TL;DR: Discriminate between ships and icebergs from SAR imagery.

Approach

Data augmentation and parameter sharing. CNN and ResNets.

Data directory

The data directory is expected to have the structure as shown below:

data/
├── params
│   ├── base_cnn-scaling.pkl
│   ├── base_cnn-weights-loss.h5
│   ├── base_cnn-weights-val_loss.h5
│   ├── icenet-weights-loss.h5
│   └── icenet-weights-val_loss.h5
├── predictions
│   └── icenet-dev.csv
├── sample_submission.csv
├── test.json
└── train.json

where {train,test}.json is the data from the kaggle website.

Log

Residual base CNN

Summary:

Test loss: 0.5099
Test accuracy: 0.7932
Epochs: 100
Best val loss at epoch 70 (converged until 100, did not overfit)

Comments:

Low variance -- training loss is consistently a bit lower than validation loss.
Since images are "artificially" labeled, it is hard to say what the bias is. There should be some bias since this network does not overfit, and it also looks like training converges after 100 epochs (with decaying learning rate).
There may also be labeling noise. It is indeed suspicious that the validation loss converges with very low variance. Perhaps revisit the labeling approach for the base generator.
Conclusion: Check labeling, then bring out the big guns and expand the residual net.
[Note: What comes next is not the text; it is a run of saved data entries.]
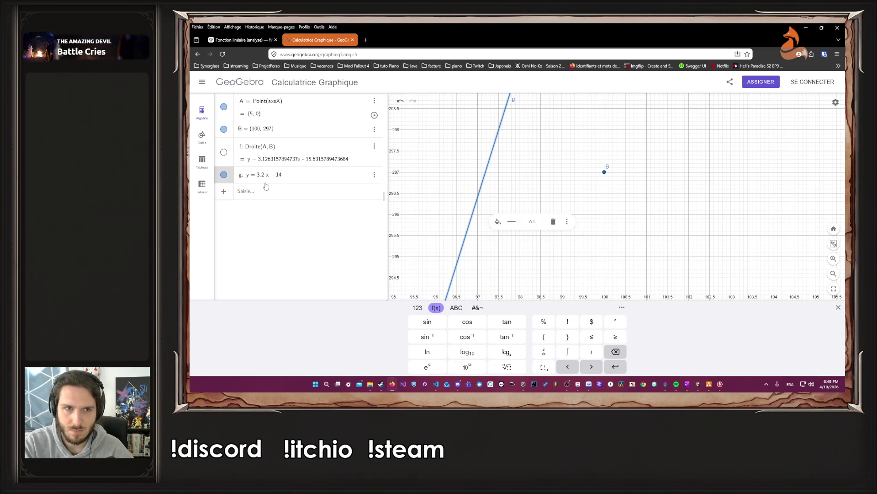
key(BackSpace)
text(1)
key(Return)
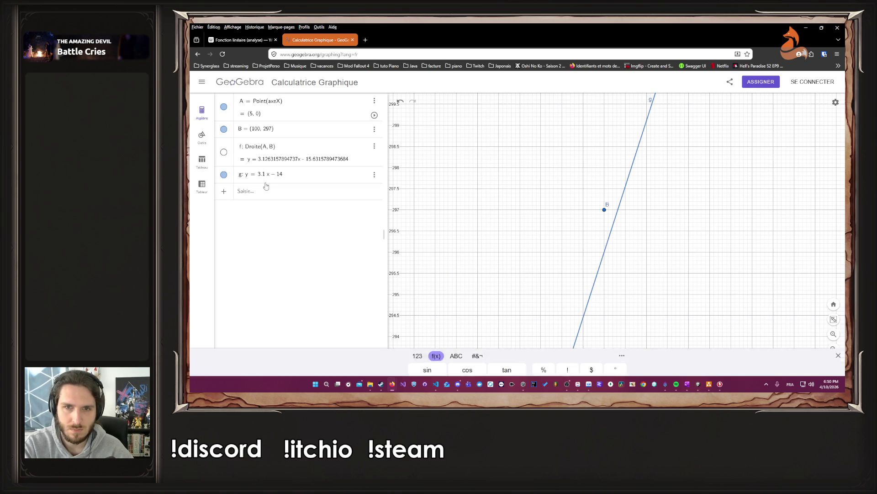
scroll(613, 226, up, 5)
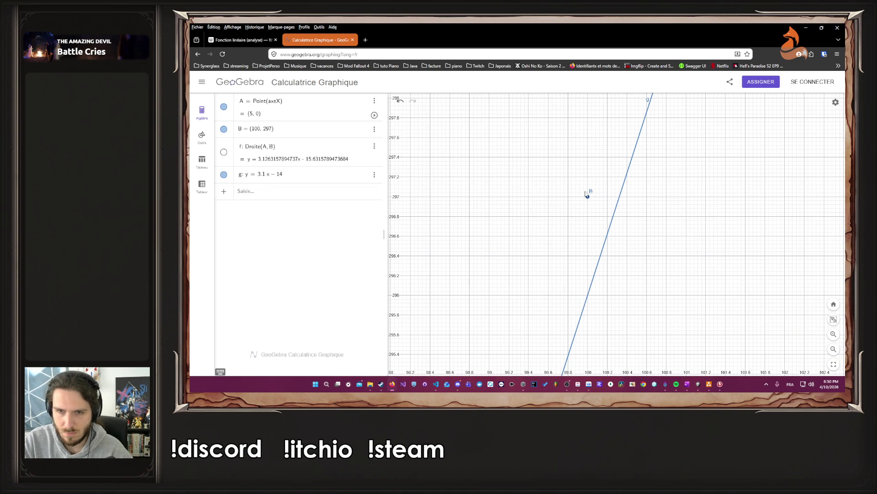
- Try slope 3.15, settle on y = 3.12x − 14, then return to the code at line 53
click(265, 176)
With this model as a basis for the 9 regions, followed by a reshape, conv and two dense layers, yields ok performance: Around 0.20 loss after few epochs.

However, validation loss is often lower than training loss. It might be that the two distributions are not the same for both networks -- check the random seed and verify! Might also be noisy training (because of augmentation).